O setor de commodities também. A expectativa é que tenhamos um crescimento muito forte da economia chinesa. O país deve crescer entre 1,5% a 2% esse ano, mas a perspectiva é que ela cresça mais de 8% no ano que vem. A recuperação da China, e da economia global como um todo, é positiva para os preços das commodities, como petróleo e minério.
E-Investidor – O que mais o investidor precisa se atentar em 2021 para não ver os investimentos derreterem?

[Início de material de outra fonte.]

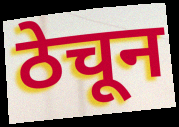
ठेचून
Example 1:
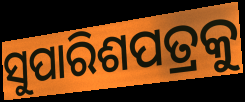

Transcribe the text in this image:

ସୁପାରିଶପତ୍ରକୁ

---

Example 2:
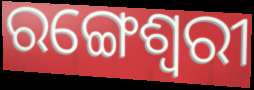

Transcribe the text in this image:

ରଙ୍ଗେଶ୍ୱରୀ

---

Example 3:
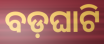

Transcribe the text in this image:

ବଡ଼ଘାଟି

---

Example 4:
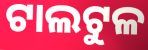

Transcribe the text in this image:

ଟାଲଟୁଳ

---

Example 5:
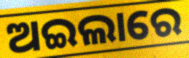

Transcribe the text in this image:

ଅଇଲାରେ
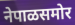
नेपाळसमोर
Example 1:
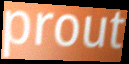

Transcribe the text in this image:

prout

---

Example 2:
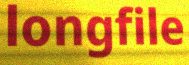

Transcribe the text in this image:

longfile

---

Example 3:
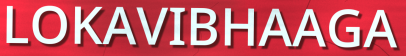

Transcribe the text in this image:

LOKAVIBHAAGA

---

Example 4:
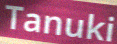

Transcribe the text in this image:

Tanuki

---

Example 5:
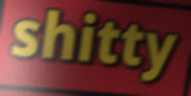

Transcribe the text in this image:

shitty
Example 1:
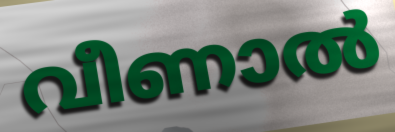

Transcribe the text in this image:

വീണാൽ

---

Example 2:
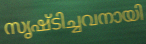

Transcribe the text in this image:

സൃഷ്ടിച്ചവനായി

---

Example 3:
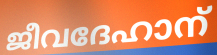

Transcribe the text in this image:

ജീവദേഹാന്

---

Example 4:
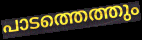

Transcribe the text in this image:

പാടത്തെത്തും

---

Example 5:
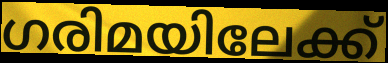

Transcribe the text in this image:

ഗരിമയിലേക്ക്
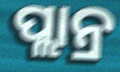
ପ୍ଲାନ୍ର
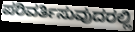
ಪರಿವರ್ತಿಸುವುದರಲ್ಲಿ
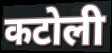
कटोली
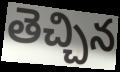
తెచ్చిన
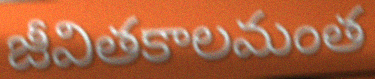
జీవితకాలమంత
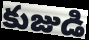
కుజుడి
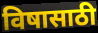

Kawall – Além da evolução da própria pandemia, acompanhar o quadro político e a evolução das reformas. Poderemos chegar ao final de 2021 com um ano muito melhor do que começamos, talvez até melhor do que a expectativa. Mas também podemos chegar no final do ano que vem com uma grande decepção, se o quadro político apostar no populismo e na ideia de que gastar mais é a saída para o problema. A sáida, na verdade, é o governo tentar gastar menos e ser mais eficiente, porque já gastou muito na pandemia. Mas a tentação do jogo político é sempre essa e na medida que a gente se aproxima da eleição de 2022, essa tentação vai ficando maior.
Na hipótese de a pandemia arrefecer e a economia global crescer bastante ano que vem, com juros baixíssimos e liquidez muito elevada, teremos um cenário internacional espetacular, talvez o melhor dos últimos anos, mas o Brasil já perdeu várias dessas oportunidades. Durante anos começamos o ano com um cenário internacional muito favorável e o Brasil desperdiçava. Vai depender, sobretudo, de nós mesmos.